# Rohloff oil contaminating disc rotor.



## shwinboy (Jan 13, 2004)

Has any one here had any issues with their rolhoff leaking and fouling their rotor and brake pads? I Have had my Rolhoff for a few years now , no problems, swapped it to a new bike build with new XTR discs and same old rotor. For 6 months all was awesome Then I had an accident and dislocated my shoulder. Off the bike for 3 months. When I get back on it the rear brake has no bite. So I swap out the pads and clean the rotor, caliper , hub of anything with rotor cleaner, bed the pads, all seems fine. Then the next morning same no grip braking. I can't see any oil from Caliper or the hub migrating. The really strange thing is that If I squirt the pads and rotor with water I have braking again until the next day. 
I've read a lot about mysterious issues like this afflicting Shimano brakes but thought I'd try here to see if anyone has had a similar experience.


----------



## Stray Mutt (Dec 3, 2011)
● ● ● ● ●
**Questions:**
1. In the Rohloff brake thread, how long was the poster off the bike after the shoulder injury?
2. From the Rohloff brake thread, return the passage starting at "Has any one" and ending at "the next day.".
3. Resume the forum thread about Rohloff oil on the disc rotor, picking up after its last line.
● ● ● ● ●
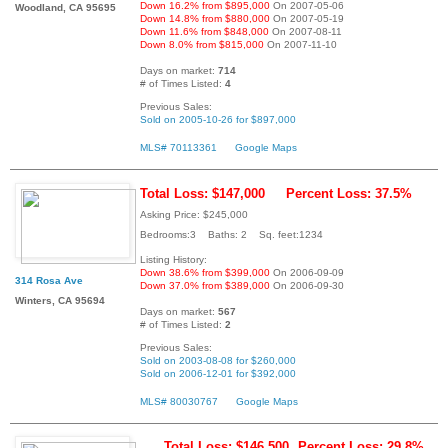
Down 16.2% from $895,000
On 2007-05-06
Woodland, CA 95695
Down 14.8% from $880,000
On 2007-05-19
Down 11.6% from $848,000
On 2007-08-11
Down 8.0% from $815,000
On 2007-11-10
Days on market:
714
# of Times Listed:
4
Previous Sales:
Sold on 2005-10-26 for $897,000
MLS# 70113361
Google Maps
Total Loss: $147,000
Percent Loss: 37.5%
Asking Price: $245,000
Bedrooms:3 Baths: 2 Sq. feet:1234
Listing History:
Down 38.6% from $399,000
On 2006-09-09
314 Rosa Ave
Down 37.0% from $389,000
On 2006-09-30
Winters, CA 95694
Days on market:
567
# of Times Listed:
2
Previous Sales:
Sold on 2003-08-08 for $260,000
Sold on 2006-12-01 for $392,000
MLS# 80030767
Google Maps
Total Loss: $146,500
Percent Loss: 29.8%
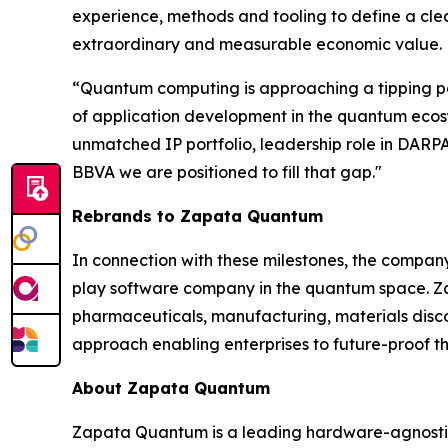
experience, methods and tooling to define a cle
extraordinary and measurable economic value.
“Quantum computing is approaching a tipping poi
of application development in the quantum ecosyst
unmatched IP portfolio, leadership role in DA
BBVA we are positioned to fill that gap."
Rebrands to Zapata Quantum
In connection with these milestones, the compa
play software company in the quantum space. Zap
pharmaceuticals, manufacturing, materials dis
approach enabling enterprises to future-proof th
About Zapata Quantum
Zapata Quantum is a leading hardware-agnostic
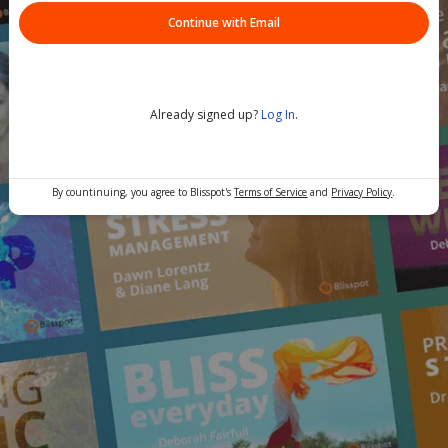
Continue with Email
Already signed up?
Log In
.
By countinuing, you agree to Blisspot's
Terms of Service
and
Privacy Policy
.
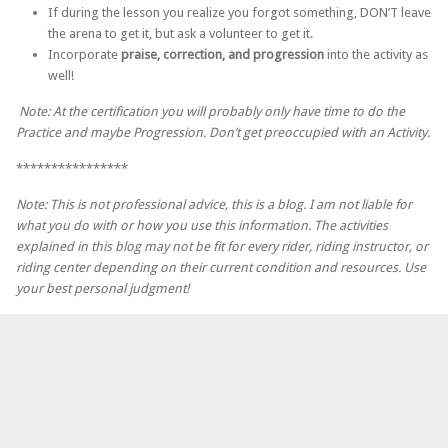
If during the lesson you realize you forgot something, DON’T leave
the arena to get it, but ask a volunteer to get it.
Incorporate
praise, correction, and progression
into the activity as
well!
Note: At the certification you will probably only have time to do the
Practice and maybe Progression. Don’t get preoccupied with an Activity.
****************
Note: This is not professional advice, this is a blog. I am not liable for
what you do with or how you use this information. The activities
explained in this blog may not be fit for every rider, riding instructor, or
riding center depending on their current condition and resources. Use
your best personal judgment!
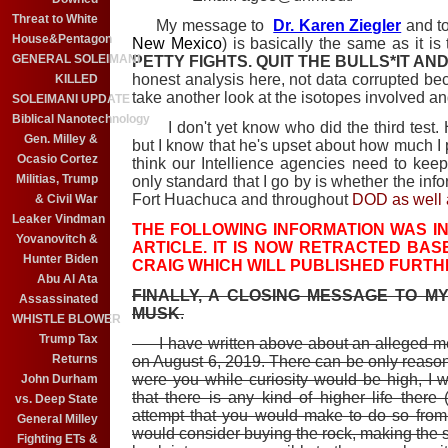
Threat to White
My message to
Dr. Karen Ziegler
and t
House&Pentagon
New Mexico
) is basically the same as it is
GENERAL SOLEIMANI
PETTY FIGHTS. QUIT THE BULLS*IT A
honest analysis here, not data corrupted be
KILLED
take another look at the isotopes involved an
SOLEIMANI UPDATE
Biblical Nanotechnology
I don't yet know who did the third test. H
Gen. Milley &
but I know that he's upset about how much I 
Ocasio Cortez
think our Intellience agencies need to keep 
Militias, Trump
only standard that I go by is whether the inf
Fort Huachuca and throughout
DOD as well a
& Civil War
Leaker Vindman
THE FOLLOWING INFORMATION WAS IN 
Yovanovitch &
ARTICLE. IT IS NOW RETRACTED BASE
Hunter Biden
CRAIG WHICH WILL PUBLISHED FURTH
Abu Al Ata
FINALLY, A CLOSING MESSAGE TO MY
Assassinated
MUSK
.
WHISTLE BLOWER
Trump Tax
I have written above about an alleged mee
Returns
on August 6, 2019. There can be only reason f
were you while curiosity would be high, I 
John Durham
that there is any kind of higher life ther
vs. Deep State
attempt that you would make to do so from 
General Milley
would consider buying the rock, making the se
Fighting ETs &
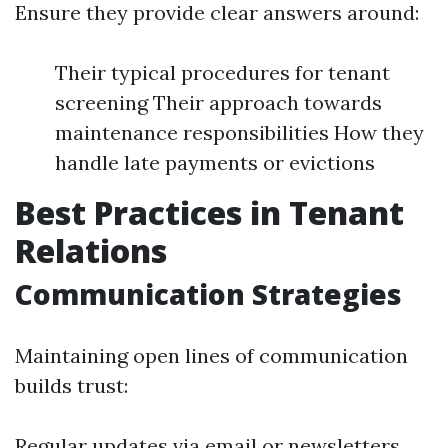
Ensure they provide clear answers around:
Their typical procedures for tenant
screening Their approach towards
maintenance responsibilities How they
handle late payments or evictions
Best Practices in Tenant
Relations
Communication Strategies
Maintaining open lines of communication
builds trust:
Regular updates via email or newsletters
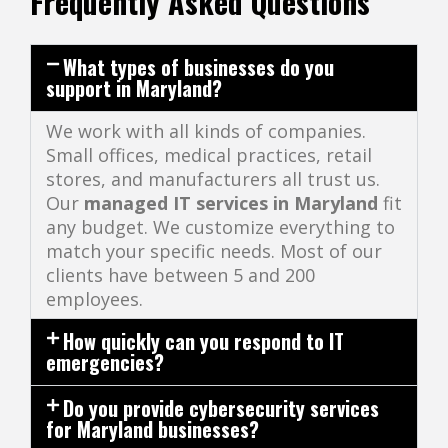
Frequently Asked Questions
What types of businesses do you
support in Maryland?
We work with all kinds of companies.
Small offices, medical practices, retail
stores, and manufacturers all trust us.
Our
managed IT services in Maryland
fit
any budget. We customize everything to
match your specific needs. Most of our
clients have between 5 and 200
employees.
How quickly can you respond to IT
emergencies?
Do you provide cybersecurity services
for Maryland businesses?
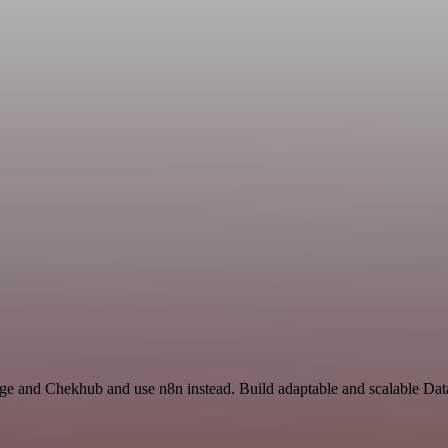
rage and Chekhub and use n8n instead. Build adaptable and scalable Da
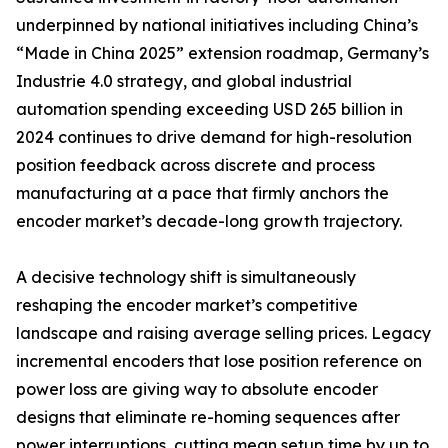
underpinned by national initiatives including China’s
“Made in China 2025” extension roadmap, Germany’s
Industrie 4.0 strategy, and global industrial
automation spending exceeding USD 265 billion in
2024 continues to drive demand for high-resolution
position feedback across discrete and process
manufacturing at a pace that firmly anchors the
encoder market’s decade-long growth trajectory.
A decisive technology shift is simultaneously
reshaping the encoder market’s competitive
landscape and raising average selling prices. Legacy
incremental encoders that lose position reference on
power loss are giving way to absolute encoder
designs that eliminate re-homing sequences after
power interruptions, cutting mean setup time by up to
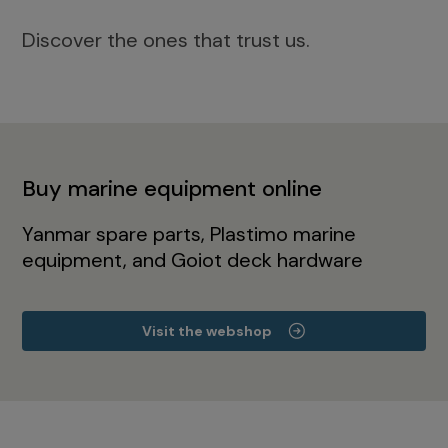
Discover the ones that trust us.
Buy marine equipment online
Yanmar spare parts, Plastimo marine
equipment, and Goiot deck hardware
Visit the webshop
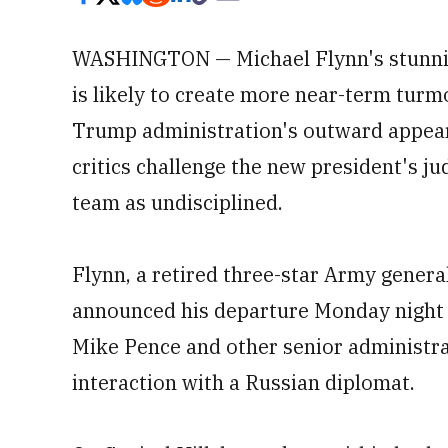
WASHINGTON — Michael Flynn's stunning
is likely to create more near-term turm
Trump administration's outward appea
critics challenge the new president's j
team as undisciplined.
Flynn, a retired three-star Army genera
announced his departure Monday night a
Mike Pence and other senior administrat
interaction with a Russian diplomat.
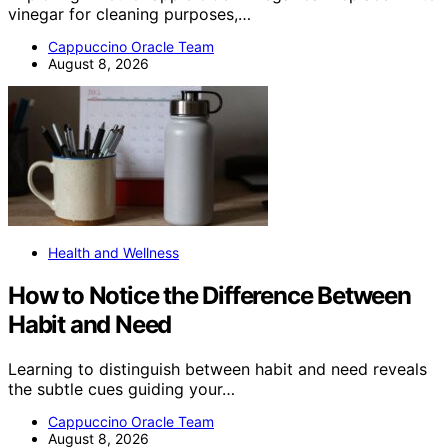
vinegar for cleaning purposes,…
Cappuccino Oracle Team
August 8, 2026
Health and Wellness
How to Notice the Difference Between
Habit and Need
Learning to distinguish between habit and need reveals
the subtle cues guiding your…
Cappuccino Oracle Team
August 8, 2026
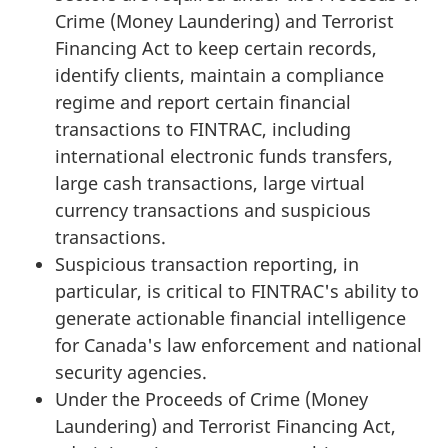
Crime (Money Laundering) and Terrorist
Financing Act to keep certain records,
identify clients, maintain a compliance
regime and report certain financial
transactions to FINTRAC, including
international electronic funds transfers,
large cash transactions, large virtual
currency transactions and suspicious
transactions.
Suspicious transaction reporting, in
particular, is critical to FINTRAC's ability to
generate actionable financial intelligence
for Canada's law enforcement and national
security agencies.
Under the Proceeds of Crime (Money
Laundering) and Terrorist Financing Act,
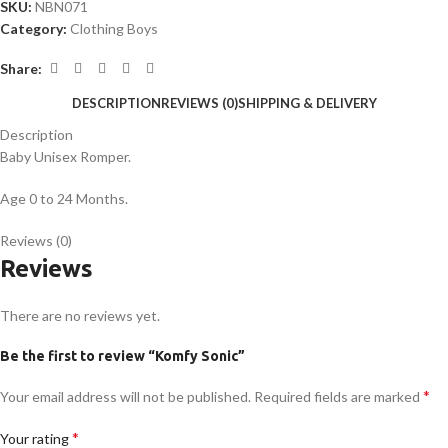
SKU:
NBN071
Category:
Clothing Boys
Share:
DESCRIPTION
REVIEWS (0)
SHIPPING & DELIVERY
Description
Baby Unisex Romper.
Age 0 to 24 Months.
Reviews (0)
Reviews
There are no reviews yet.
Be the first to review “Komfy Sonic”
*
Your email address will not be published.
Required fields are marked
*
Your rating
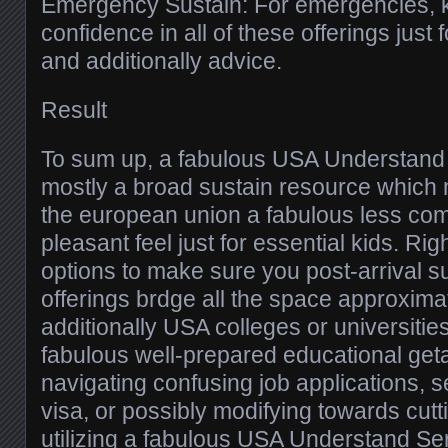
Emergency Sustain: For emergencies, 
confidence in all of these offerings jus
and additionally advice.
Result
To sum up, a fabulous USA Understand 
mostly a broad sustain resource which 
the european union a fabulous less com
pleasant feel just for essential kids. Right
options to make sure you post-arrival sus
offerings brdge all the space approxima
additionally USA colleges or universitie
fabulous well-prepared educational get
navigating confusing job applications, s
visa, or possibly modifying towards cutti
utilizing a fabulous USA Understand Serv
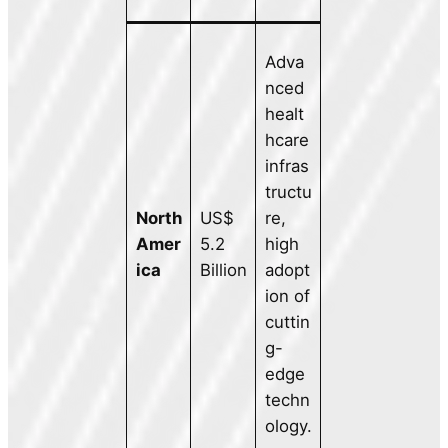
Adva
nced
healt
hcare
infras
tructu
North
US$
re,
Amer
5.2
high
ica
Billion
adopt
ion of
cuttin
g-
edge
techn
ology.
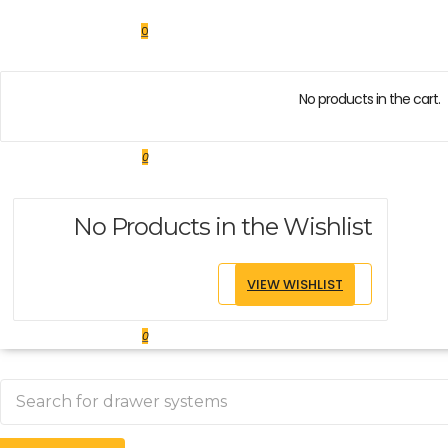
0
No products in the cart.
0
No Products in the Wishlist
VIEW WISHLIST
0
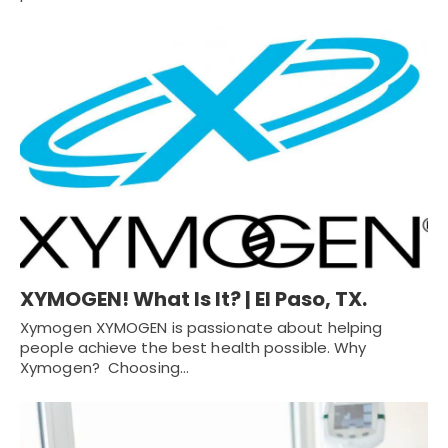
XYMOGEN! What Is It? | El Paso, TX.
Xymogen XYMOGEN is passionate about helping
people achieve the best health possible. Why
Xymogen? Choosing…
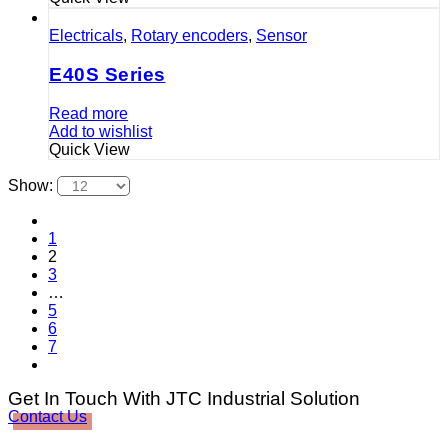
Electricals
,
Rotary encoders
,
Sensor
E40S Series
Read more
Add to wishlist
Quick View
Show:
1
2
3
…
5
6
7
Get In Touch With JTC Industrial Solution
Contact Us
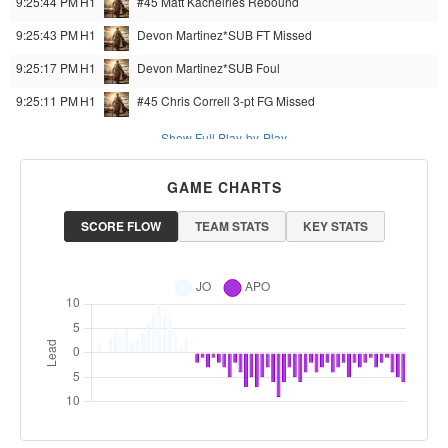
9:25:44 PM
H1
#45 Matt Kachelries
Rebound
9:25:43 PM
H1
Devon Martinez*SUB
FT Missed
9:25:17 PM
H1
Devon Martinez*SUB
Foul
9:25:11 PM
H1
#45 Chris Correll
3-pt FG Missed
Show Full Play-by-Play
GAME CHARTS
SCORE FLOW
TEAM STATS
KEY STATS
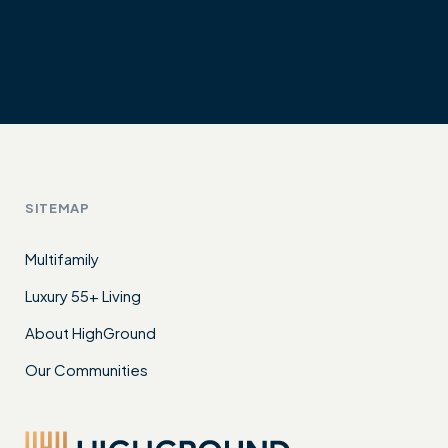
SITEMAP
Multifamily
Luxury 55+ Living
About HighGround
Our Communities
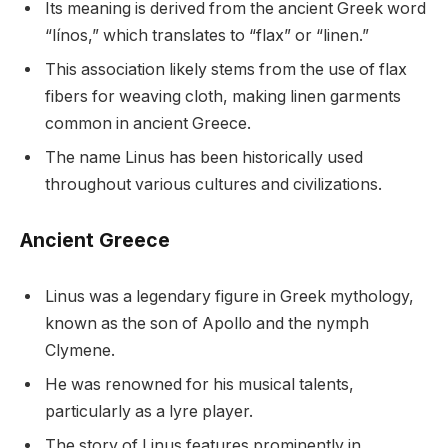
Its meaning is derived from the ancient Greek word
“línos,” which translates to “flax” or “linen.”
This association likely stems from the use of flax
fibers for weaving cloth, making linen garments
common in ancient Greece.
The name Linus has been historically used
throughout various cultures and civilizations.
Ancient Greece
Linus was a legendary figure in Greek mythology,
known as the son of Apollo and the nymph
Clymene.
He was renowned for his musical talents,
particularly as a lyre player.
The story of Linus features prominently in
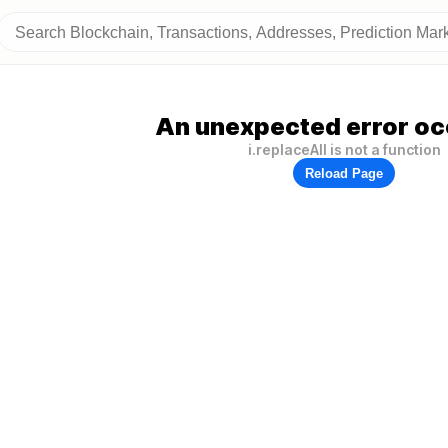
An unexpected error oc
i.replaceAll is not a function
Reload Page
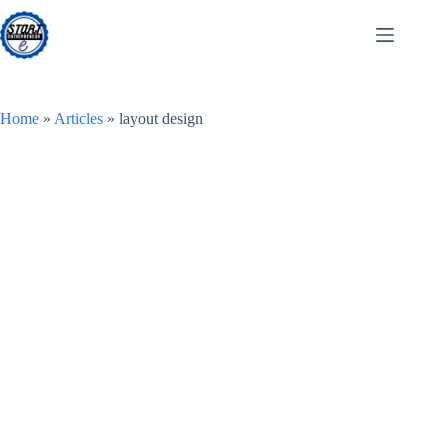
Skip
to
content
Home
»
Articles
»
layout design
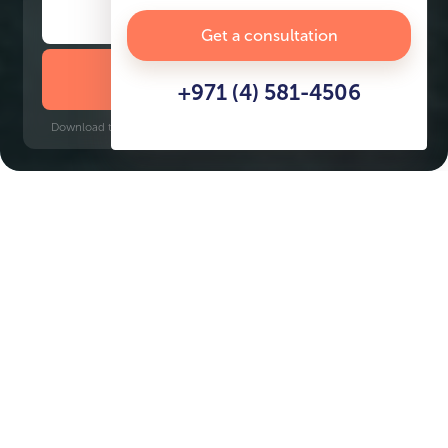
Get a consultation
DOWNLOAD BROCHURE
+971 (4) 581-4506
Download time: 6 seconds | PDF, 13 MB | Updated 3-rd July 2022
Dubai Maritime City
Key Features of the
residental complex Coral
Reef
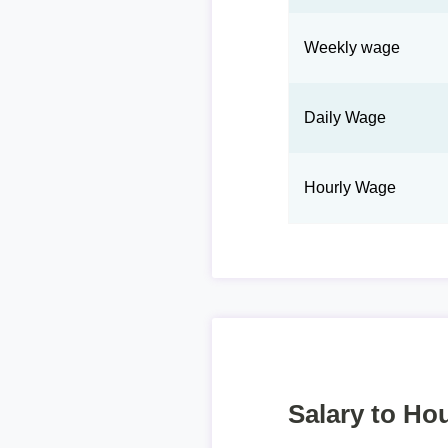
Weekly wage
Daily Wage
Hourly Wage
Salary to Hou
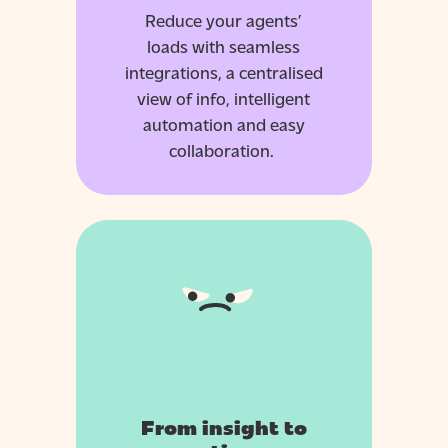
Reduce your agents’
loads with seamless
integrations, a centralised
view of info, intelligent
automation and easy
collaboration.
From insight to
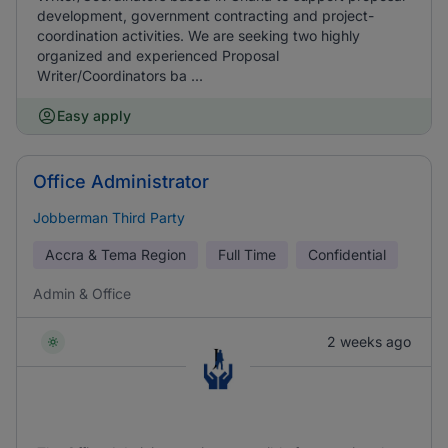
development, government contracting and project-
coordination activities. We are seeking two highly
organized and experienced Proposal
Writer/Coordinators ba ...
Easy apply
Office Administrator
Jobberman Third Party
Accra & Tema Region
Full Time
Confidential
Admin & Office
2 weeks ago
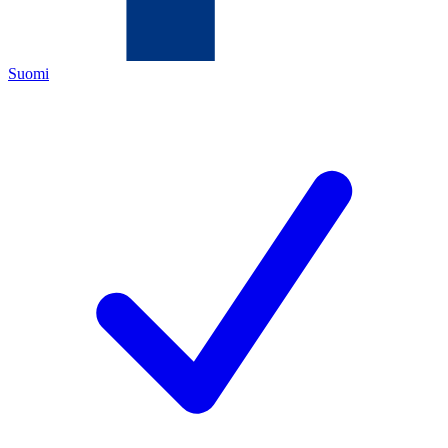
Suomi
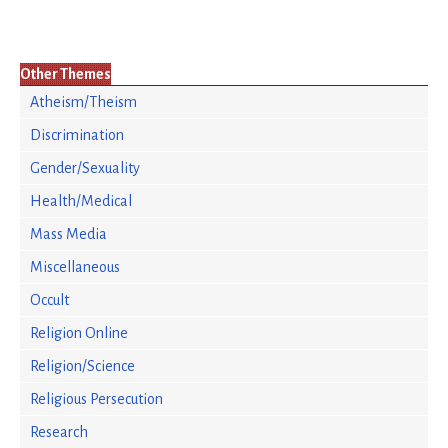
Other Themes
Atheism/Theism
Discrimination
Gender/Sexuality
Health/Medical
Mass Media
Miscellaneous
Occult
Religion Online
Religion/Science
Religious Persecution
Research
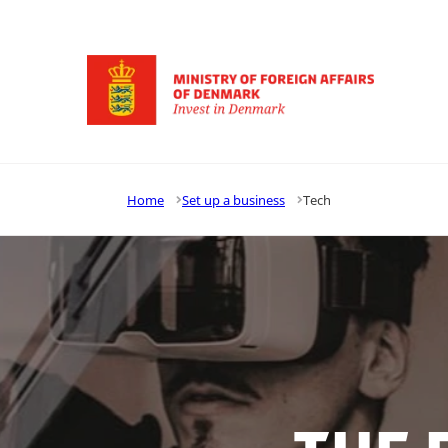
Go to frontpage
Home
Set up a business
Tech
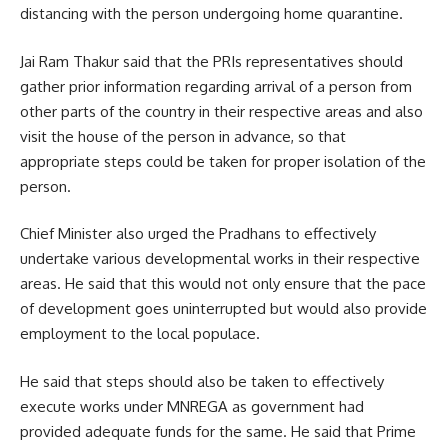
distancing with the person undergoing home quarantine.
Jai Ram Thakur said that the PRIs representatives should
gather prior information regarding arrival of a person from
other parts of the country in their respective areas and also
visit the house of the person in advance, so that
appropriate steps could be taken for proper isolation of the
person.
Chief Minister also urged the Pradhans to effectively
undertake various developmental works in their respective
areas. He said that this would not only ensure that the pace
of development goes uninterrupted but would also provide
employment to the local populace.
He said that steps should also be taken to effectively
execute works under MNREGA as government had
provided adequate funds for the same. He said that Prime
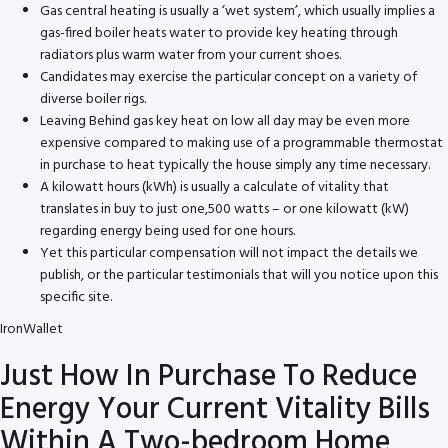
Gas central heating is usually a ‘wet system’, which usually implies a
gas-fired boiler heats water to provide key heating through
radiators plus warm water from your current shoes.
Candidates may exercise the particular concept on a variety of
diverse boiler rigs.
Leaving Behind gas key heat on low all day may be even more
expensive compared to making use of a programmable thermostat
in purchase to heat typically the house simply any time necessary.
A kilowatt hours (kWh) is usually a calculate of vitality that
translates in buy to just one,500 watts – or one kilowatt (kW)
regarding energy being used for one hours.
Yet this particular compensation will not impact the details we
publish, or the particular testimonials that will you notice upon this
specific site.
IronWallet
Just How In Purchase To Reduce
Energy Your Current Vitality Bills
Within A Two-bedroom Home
● ● ● ● ●
**Solved tasks:**
1. Three months.

2.
Has any one here had any issues with their rolhoff leaking and fouling their rotor and brake pads? I Have had my Rolhoff for a few years now , no problems, swapped it to a new bike build with new XTR discs and same old rotor. For 6 months all was awesome Then I had an accident and dislocated my shoulder. Off the bike for 3 months. When I get back on it the rear brake has no bite. So I swap out the pads and clean the rotor, caliper , hub of anything with rotor cleaner, bed the pads, all seems fine. Then the next morning same no grip braking. I can't see any oil from Caliper or the hub migrating. The really strange thing is that If I squirt the pads and rotor with water I have braking again until the next day.

3.
The seal on the non drive side will tend to weep some oil with changes in temperature and/or pressure. I've had it foul a disc rotor from being stored. There's not much you can do about it weeping as far as i know so the best bet is to make sure the bike is stored so that anything that weeps cannot drip it's way to the brakes. One of mine seems to weep some and the other none at all.


----------



## shwinboy (Jan 13, 2004)

So I had some time to really dig in and investigate this issue. I'm convinced that it is oil from the hub leaking from the big left hand seal that has caused the problem most likely due to air expansion caused by temperature fluctuation. Where I live it's hot days and cold nights. 
The thing that surprised me is how little oil it takes to ruin your braking. It doesn't have to be visible. I noticed oil grime built up around the rotor bolts and figure the centrifugal force was making the thin oil migrate out onto the rotor surface.
The remedy: I cleaned the hub and rotor with alcohol ( mentholated spirits) and then cooked the pads with a blow torch. I gave the pads a light sand re installed and went for a ride to bed them in. Braking is back.
I'll pay a bit more attention keeping my hub clean more regularly.


----------



## itsdoable (Jan 6, 2004)

I use to get that after an oil change, but using less oil really helped.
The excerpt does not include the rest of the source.